I – A caracterização da renúncia de receita
tributária.
Prática muito comum em nossos municípios é a concessão de benefícios ou
incentivos de natureza tributária por parte de chefes do Poder Executivo, ou
seja, Prefeitos. Tal prática também ocorre no âmbito estadual, por parte de
Governadores, e, obviamente, também no âmbito nacional, por intermédio de atos
normativos de iniciativa do Presidente da República.
No entanto, considerando a quantidade e a extensão atingida por atos
advindos dos Poderes Executivos Municipais dos inúmeros municípios paulistas, a
exemplo do que também ocorre em todo nosso país, e ainda levando-se em conta as
inúmeras dificuldades para que os fiscais da lei tomem conhecimento e analisem
a regularidade destes atos concessivos de benefícios em todos os municípios
existentes, procuraremos nos ater aos aspectos e à análise destes atos somente
no âmbito municipal, nunca nos esquecendo que as considerações adiante expostas
são perfeitamente aplicáveis para a fiscalização de atos normativos da mesma
natureza nos planos estadual e nacional.
A concessão de benefícios ou incentivos de natureza tributária deve se
dar por meio de lei municipal, de iniciativa exclusiva do Chefe do Poder
Executivo Municipal, titular e responsável pela representação da entidade
pública concedente do benefício. Se somente por lei se pode criar e instituir
tributos de competência municipal, somente por lei se pode “abrir mão” de
receber valores correspondentes a tributos já criados, devidos e não pagos. É a
aplicação integral da norma decorrente do artigo 150, §6º, da Constituição
Federal.
Tais leis municipais tem sido publicadas com muita freqüência nos mais
diversos municípios paulistas, ora visando incentivar o recolhimento de
tributos já vencidos e não pagos, muitas vezes já inscritos na dívida ativa
municipal, ora visando, ainda que de maneira velada, conceder benesses a uma
parcela considerável da população, tendo, nestes casos, finalidades escusas
que, na maioria das vezes, guardam total relação com o período eleitoral.

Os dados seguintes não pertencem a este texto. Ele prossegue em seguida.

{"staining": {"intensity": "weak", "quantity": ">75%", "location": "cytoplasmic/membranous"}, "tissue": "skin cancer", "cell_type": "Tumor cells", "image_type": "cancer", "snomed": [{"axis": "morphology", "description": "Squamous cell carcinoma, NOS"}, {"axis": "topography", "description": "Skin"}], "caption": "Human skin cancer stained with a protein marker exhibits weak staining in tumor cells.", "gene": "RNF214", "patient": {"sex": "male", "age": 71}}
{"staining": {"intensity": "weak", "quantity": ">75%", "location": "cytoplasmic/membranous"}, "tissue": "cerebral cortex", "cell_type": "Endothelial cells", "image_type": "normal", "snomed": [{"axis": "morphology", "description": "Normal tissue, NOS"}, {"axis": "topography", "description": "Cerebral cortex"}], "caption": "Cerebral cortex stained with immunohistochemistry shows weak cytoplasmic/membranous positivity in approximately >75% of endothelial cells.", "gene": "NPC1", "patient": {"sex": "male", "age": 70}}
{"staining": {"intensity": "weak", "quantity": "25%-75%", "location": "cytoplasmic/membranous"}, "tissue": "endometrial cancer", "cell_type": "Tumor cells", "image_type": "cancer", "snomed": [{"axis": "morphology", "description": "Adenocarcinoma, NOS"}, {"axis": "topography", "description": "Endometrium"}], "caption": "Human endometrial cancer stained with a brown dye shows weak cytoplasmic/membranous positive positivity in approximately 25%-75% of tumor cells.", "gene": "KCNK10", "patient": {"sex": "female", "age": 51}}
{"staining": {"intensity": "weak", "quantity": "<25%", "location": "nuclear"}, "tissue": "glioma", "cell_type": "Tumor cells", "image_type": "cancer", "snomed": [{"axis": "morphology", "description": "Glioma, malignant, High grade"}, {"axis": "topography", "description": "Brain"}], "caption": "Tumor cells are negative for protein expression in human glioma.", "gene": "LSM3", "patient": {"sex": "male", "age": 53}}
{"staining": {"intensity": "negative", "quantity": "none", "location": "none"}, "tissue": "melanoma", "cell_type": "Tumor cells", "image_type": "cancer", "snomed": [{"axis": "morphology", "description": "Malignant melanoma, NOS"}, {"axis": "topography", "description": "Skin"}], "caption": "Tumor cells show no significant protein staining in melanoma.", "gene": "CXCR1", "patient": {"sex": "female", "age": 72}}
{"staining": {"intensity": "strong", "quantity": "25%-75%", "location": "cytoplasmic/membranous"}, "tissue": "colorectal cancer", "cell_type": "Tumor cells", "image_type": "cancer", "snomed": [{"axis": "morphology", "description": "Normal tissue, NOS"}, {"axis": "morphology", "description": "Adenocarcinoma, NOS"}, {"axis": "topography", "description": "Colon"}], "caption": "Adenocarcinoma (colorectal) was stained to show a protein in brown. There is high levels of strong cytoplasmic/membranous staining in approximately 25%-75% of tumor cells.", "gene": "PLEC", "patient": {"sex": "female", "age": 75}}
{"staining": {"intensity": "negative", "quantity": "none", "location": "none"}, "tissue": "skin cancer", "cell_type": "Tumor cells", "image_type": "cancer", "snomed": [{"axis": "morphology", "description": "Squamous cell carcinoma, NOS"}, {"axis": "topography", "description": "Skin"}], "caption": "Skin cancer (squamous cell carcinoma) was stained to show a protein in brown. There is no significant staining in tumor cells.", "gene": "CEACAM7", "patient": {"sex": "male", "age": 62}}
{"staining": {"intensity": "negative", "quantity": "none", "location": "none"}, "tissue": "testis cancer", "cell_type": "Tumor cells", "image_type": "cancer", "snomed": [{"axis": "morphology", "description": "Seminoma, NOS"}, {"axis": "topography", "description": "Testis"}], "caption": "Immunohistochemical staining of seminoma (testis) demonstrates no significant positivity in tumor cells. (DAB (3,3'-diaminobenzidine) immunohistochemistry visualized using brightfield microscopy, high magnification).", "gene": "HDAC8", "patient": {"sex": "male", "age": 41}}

Os termos “benefício” ou “incentivo” fiscal são de conteúdo extremamente
amplos. Para bem compreendermos se tais benesses caracterizam ou não renúncia
de receita tributária é necessário compreendermos o significado jurídico destas
expressões.
Sem adentrarmos aqui na análise de conceitos e definições básicas do
Direito Tributário, como sujeito ativo, sujeito passivo, obrigação tributária,
dívidas principal e acessória, dentre outros, mostra-se importante destacar que
tais legislações municipais tem por foco beneficiar o sujeito passivo de uma
obrigação tributária já regularmente constituída, vencida e não paga.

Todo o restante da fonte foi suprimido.